[Date Prev][Date Next][Thread Prev][Thread Next][Date Index][Thread Index]
Re: [PATCH python-tests] gnu: python-2.7: Enable UCS-4 Unicode encoding.
From: |
Danny Milosavljevic |
Subject: |
Re: [PATCH python-tests] gnu: python-2.7: Enable UCS-4 Unicode encoding. |
Date: |
Tue, 24 Jan 2017 00:46:04 +0100 |
Hi Ludo,
> > Otherwise LGTM. I checked some other distros and they seem to have this
> > enabled. Thanks!
>
> That means that strings are internally UCS-4-encoded, right? What’s the
> rationale, and what happens when this flag is omitted?
The CPython C interface changes depending on the flag and some Python
extensions don't work with the narrow UTF-16 Unicode - which is what it would
use if you don't specify.
The default, UTF-16, is basically just historical baggage from when Unicode had
fewer than 65536 codepoints in the standard.
The max codepoint used nowadays is 1114111.
UCS-4 encoding means that just one 32-bit word encodes one Unicode codepoint
(it's 1:1).

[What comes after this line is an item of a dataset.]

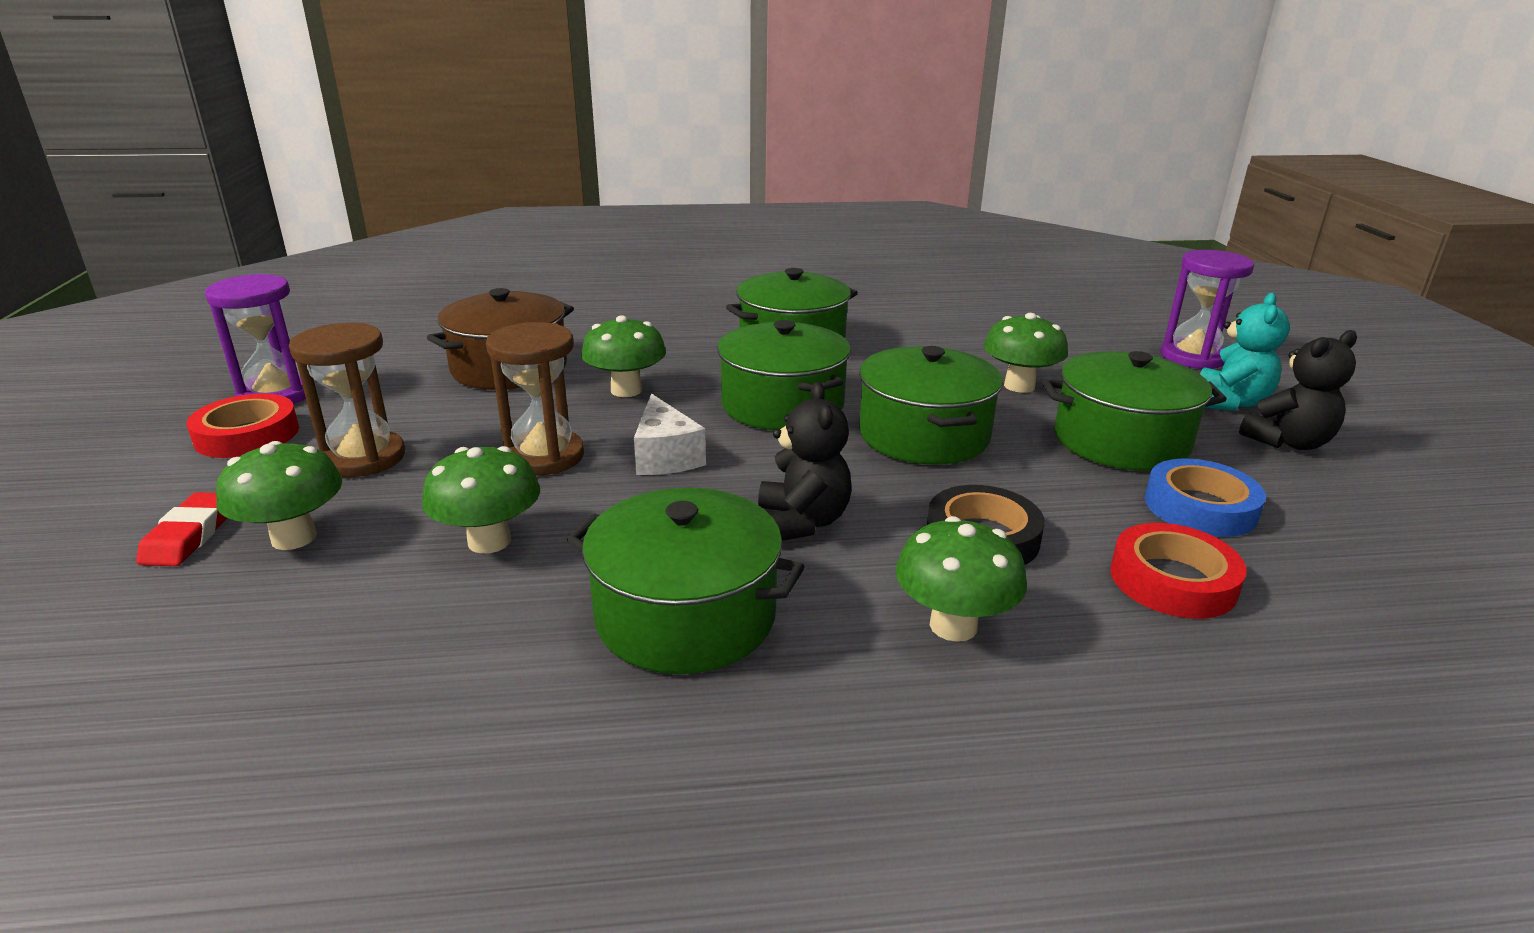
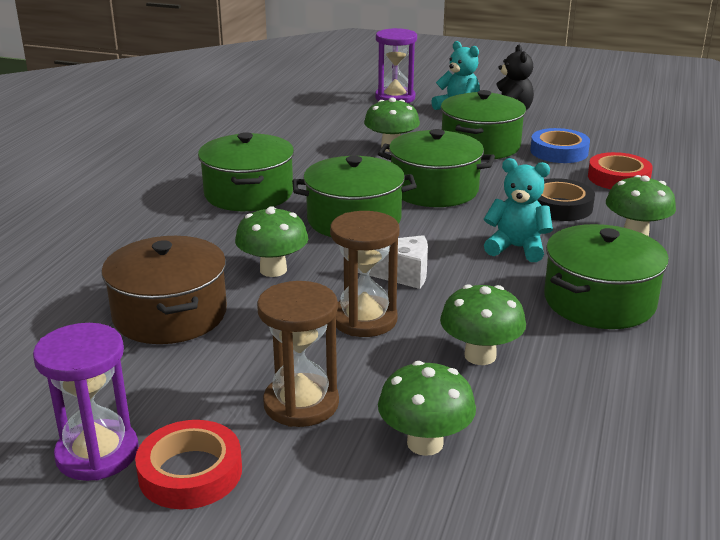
camera: 65 degrees left, 0 degrees up
(189, 535) = (388, 501): red eraser -> none
(802, 522) = (517, 248): black teddy bear -> turquoise teddy bear

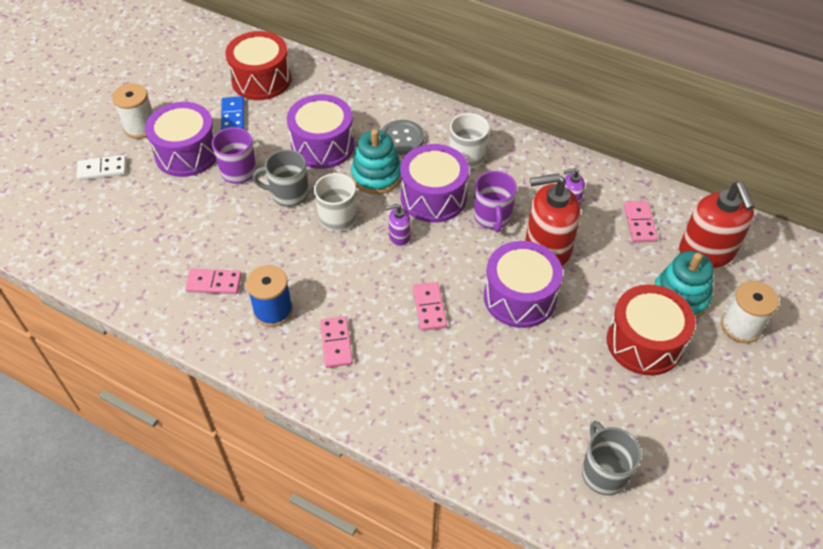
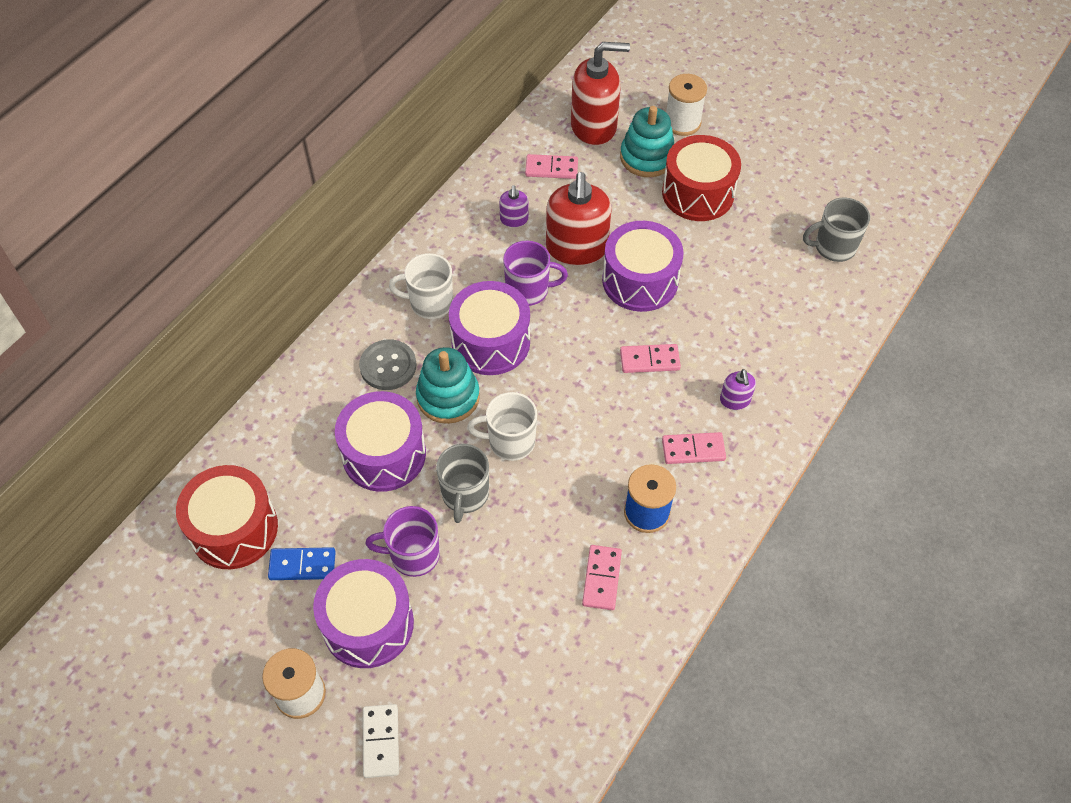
camera: 85 degrees left, 5 degrees up
(399, 236) = (547, 380): purple soap dispenser -> purple soap dispenser (735, 400)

It's the most straightforward encoding if you don't care about size
wastage.
If you *do* care about size wastage, you use UTF-8.
Only if you are tied down by some kind of backward compatibility constraints
you use UTF-16 or UCS-2 (the latter doesn't even have some way to encode
codepoints over 65535 AT ALL - but UTF-16 uses a variable-length encoding to
represent those).
Python Unicode string builds on Microsoft Windows and Mac OS X usually use
UTF-16 while on GNU Linux distributions we usually use UCS-4.
Python 3 does the obvious thing and has only one string class and switches the
internal string encoding depending on what codepoints are used. That way the
user is none the wiser and it still saves space.
But Python 2.7 still has "strings" and "unicode strings" which are disjunct
with no such optimizations.
So this patch basically just makes sure that we do the same as other
distributions so that all the Python 2.7 extensions work.